It’s Fénelon Friday!
We Are Not to Choose the Manner in Which Our Blessings Shall Be Bestowed
I think you know what God requires of you. The question is, will you do it? You understand that your love of self is causing the struggle you are having with the will of God. So now what you must decide is this: are you going to allow pride and selfish ambitions to keep you from doing what God in His mercy wants you to do? You are so careful about passing thoughts which bob into your mind and out again, and worry about so many details that you should not be thinking about. Why are you not as careful about your continued resistance to the Holy Spirit? Is this continued resistance due to the fact that He has not given you what you want in a way that will flatter your ego?
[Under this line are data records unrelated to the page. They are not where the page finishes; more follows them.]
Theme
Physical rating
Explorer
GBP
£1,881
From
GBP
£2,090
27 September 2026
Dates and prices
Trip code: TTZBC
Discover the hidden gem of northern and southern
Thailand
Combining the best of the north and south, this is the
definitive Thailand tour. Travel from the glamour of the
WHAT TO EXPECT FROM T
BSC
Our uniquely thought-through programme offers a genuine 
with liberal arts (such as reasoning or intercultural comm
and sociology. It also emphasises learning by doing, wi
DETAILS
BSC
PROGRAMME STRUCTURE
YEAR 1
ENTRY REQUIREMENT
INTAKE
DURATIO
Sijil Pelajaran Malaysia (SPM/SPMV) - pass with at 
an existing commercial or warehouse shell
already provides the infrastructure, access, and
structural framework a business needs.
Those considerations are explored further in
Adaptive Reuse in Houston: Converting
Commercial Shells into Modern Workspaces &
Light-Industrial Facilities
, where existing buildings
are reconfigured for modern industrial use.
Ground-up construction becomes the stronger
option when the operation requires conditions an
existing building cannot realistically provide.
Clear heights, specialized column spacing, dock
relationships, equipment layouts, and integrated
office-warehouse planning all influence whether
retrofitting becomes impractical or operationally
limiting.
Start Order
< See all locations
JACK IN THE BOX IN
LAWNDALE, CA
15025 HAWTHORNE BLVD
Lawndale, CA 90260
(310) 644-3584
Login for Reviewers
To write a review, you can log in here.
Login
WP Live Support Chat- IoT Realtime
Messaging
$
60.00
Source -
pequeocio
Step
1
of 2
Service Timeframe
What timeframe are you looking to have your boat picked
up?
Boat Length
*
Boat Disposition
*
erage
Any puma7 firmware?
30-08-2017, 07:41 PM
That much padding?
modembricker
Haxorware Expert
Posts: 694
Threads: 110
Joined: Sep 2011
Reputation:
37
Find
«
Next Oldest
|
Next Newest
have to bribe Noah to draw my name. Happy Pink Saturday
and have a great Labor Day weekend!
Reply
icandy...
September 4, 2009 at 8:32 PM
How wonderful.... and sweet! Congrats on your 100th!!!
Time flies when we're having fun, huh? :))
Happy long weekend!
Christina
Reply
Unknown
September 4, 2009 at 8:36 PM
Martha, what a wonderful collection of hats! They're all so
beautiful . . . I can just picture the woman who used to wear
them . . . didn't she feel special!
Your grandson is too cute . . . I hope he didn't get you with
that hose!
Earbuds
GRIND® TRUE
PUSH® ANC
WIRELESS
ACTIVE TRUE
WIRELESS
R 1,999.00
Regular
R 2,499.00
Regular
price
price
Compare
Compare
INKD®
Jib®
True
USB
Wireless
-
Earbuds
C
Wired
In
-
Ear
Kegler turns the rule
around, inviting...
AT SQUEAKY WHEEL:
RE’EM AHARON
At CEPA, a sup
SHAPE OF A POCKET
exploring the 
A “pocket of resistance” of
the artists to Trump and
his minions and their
What does it matter if you receive the gifts of grace as beggars receive bread? The gifts themselves are no less pure nor precious. God loves this beggar-like humility, and delights to send help to such people. Isn’t this the way you put off self by humbling yourself before God and confessing yourself helpless without Him? Isn’t humility an instrument of God which makes us have faith in Him rather than ourselves? Isn’t this the way that you die to the life of self within? And if not, then what do you expect to accomplish by all your reading about pure love and your frequent devotions? How can you read what condemns the very depths of your soul? You need to understand that you are being influenced by selfish pride when you reject the gifts of God, just because they do not come in a shape that suits your taste. It is difficult for me to understand how you can pray when you have an attitude like this. What is God telling you in the depths of your soul? He asks nothing but death, and you desire nothing but life. How can you send up to Him a prayer for His grace, with a restriction that He shall send it only by a channel demanding no sacrifice on your part? Can you expect God to minister to the gratification of selfish pride?
Francis Fénelon, Let Go (New Kensington: Whitaker House, 1973).